4. The applicants finally complained under Article 13 of the Convention that they had not had any effective domestic remedy at their disposal in order to obtain adequate access in respect of N.
THE LAW [Note1]
The Court recalls that on 28 October 1999 the complaints concerning the access restrictions, the telephone calls and the length of the custody proceedings were communicated to the respondent Government for their observations on the admissibility and merits thereof.
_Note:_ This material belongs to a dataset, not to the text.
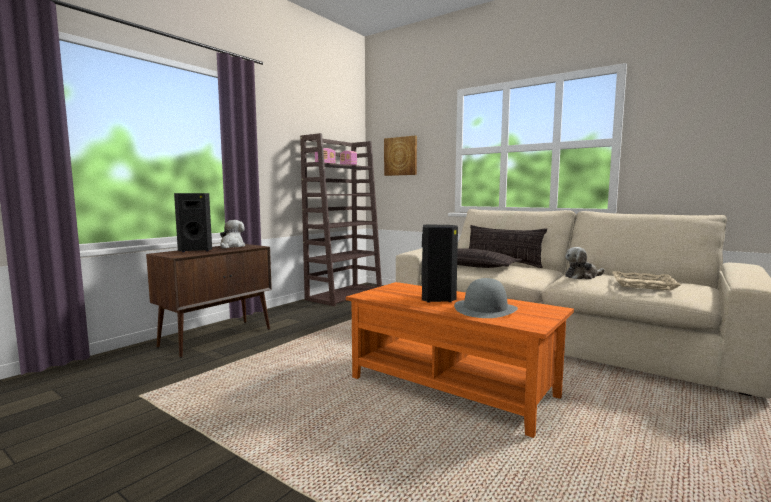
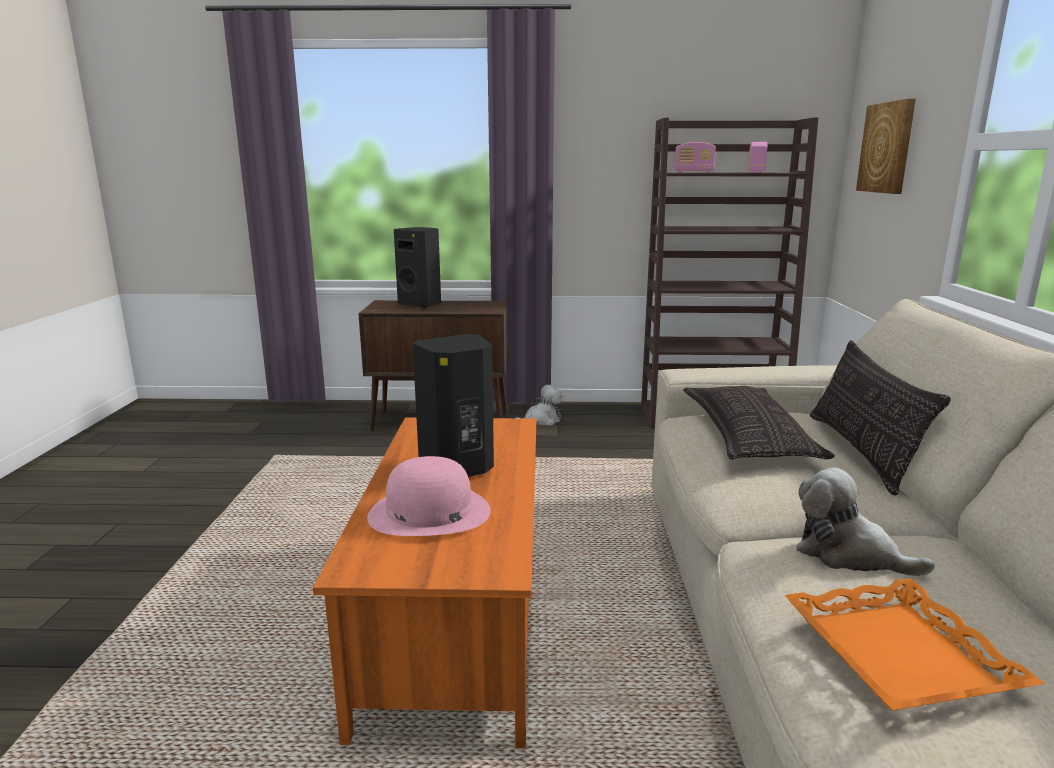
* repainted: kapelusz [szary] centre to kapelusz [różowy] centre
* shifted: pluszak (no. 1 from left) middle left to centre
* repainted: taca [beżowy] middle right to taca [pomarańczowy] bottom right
Having been invited to comment on those observations, the applicants, on 14 April 2000, informed the Court that they wished to withdraw their application.
The Court recalls that under Article 37 § 1 (a) of the Convention it may at any stage of the proceedings decide to strike an application out of its list of cases where the circumstances lead to the conclusion that the applicant does not intend to pursue his application. However, the Court shall continue the examination of the application if respect for human rights as defined in the Convention and the protocols thereto so requires.
In the present case the Court finds no special circumstances regarding respect for human rights as defined in the Convention which require the examination of the application to be continued.
For these reasons, the Court, unanimously,
DECIDES TO STRIKE THE APPLICATION OUT OF ITS LIST OF CASES .
Vincent Berger Georg Ress Registrar President
[Note1] In your reasoning specify: Complaint / Article of the Convention [/ Succinct summary of Government’s submissions / Succinct summary of applicant’s submissions in communicated case] / Court’s [Commission’s] case-law, if any / Application of case-law to facts of particular case or considerations for specific facts of case.